PHOTO © MONKEY BUSINESS IMAGES
You are served. Schools have evolved to be providers of not only education, but ancillary services to the population, such as lunch and other meals. Some districts have decided that it is in their best interest to contract out this service. While some people believe that this eliminates jobs, some researchers say that the advantages of using a food service management company include more realistic salary levels for managers, and workers, tighter control of costs, fewer costly benefit packages, application of professional management techniques and assistance in report preparation.
Myth: This service may be working for our colleagues, but our organization is different, so there’s no way it will work for us.
Truth: “Service providers have to adapt their methodologies to each client’s needs,” says Jim Cantrell, K-12 industry vice president with Norwalk, Conn.-based Xerox’s Large Enterprise Operations.
“We cannot tell clients to ‘do it our way.’ If we do, we can expect them to tell us to ‘get out, stay out, and don’t come back.’ Adapting a methodology to provide a service is about education and flexibility: including everyone in the decision-making process and being flexible enough as a vendor to understand that, when we go in to deploy, there are situations that have to be acknowledged and supported, and each campus is different. There is no one-size-fits-all solution.
“Our mantra is ‘Work can work better,’” Cantrell continues. “We partner with our clients to create solutions that we deploy and for which we are responsible that allow work to work better so that educators can focus on their core competency: education. In the process, we strive to create a true partnership between us, the client, and the IT and finance departments. And that partnership has to be continually nurtured so that we can satisfy the client.”
Myth: Contracting out a service won’t save us money; it will cost us money.
Truth: “In most instances, at least in the case of an education technology management (ETM) firm, districts save money via a fixed fee model,” indicates Jeffrey Main, CEO of Coraopolis, Pa.-based Questeq, which specializes in ETM. “A big reason for the savings is that outsourcing enables districts to save on health costs and on state retirement system costs (PSERS in Pennsylvania). At least in Pennsylvania, the funding of the state retirement system for districts and the state is increasing dramatically to make up for retirement fund shortfalls. Outsourcing can save a school district with a mid-sized technology department a million dollars in five years. Many districts choose to reinvest the savings to strengthen the district’s ability to deliver outcomes with technology, as they understand that improving student engagement can improve student performance. In addition, the outsourced employees are employed by the outsourcer, but work on-site for the district, and they are coached to become as vested as any employee working for the district.”

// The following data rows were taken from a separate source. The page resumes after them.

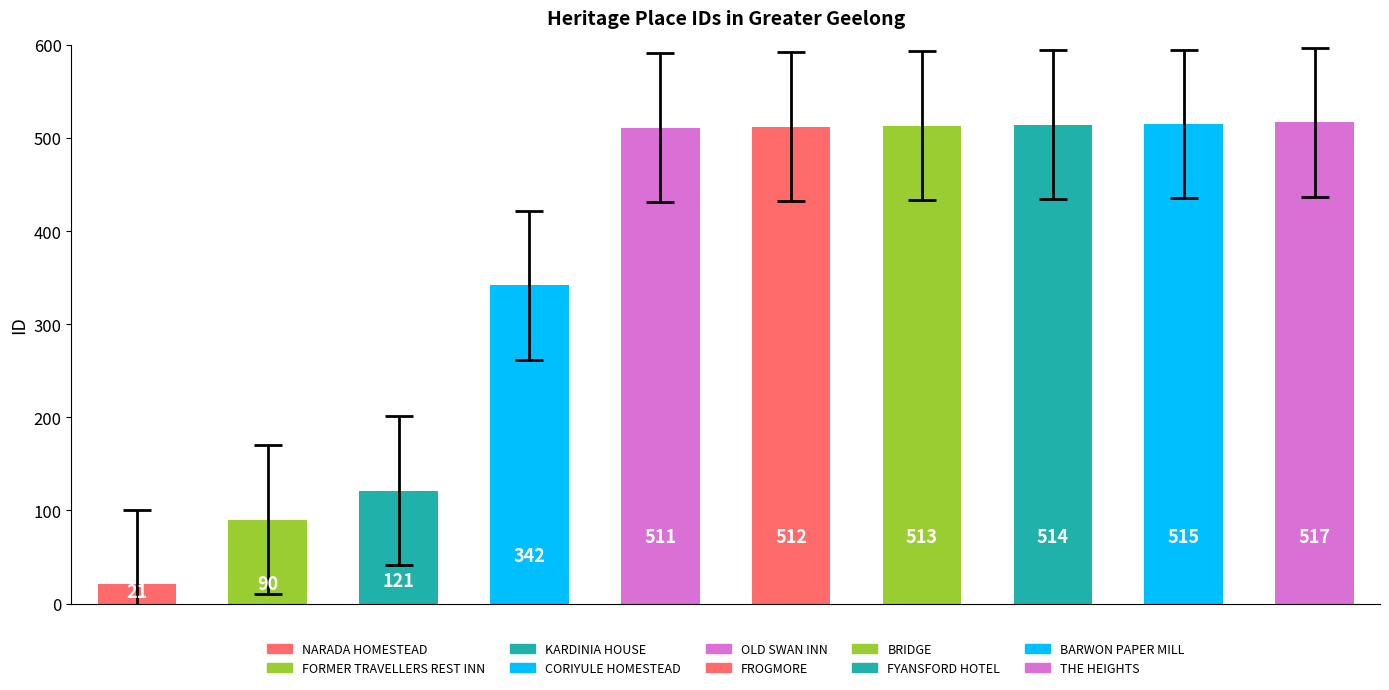

What is the difference between the second highest and second lowest values?

425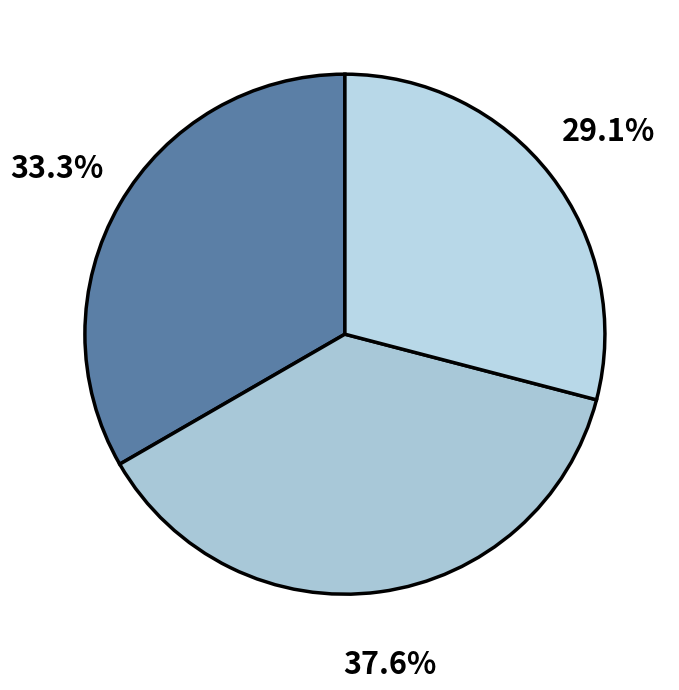

How many segments does this pie chart have?

3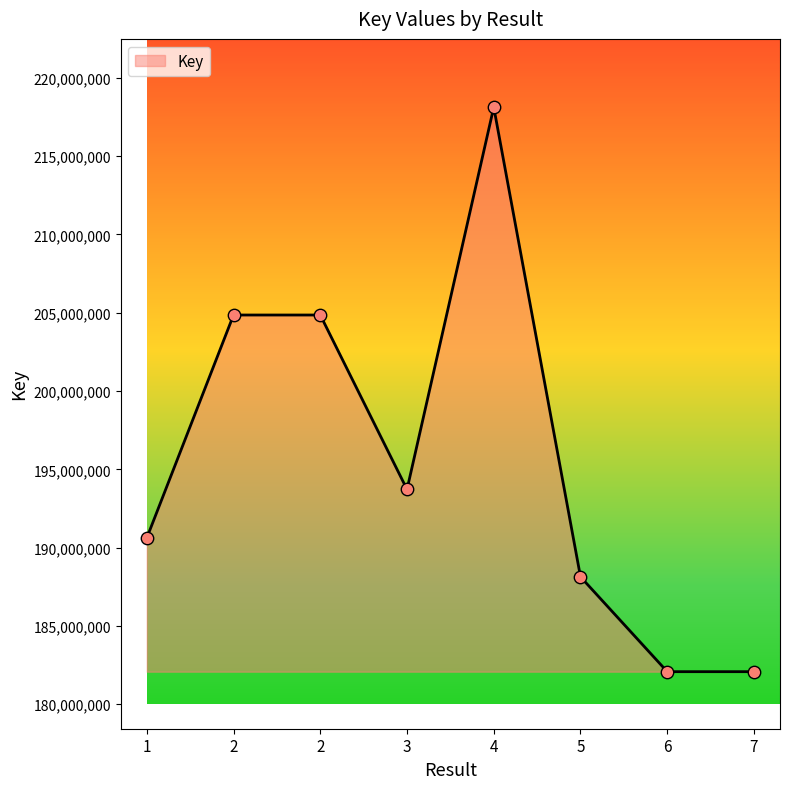

How many series are shown in this chart?

1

Not all purchasing cooperatives are alike, but all have a goal of saving you time and money. You may even choose to join more than one, depending on your needs and the savings they offer. Similarly, not all outsourcers are alike. In general, their goal is to meet you where you are and help you reach your goals by providing a top-notch service, maintaining your staff at existing or better salary and benefits, and saving you money. Before making a decision, do your homework. You may find that you get more than you anticipated.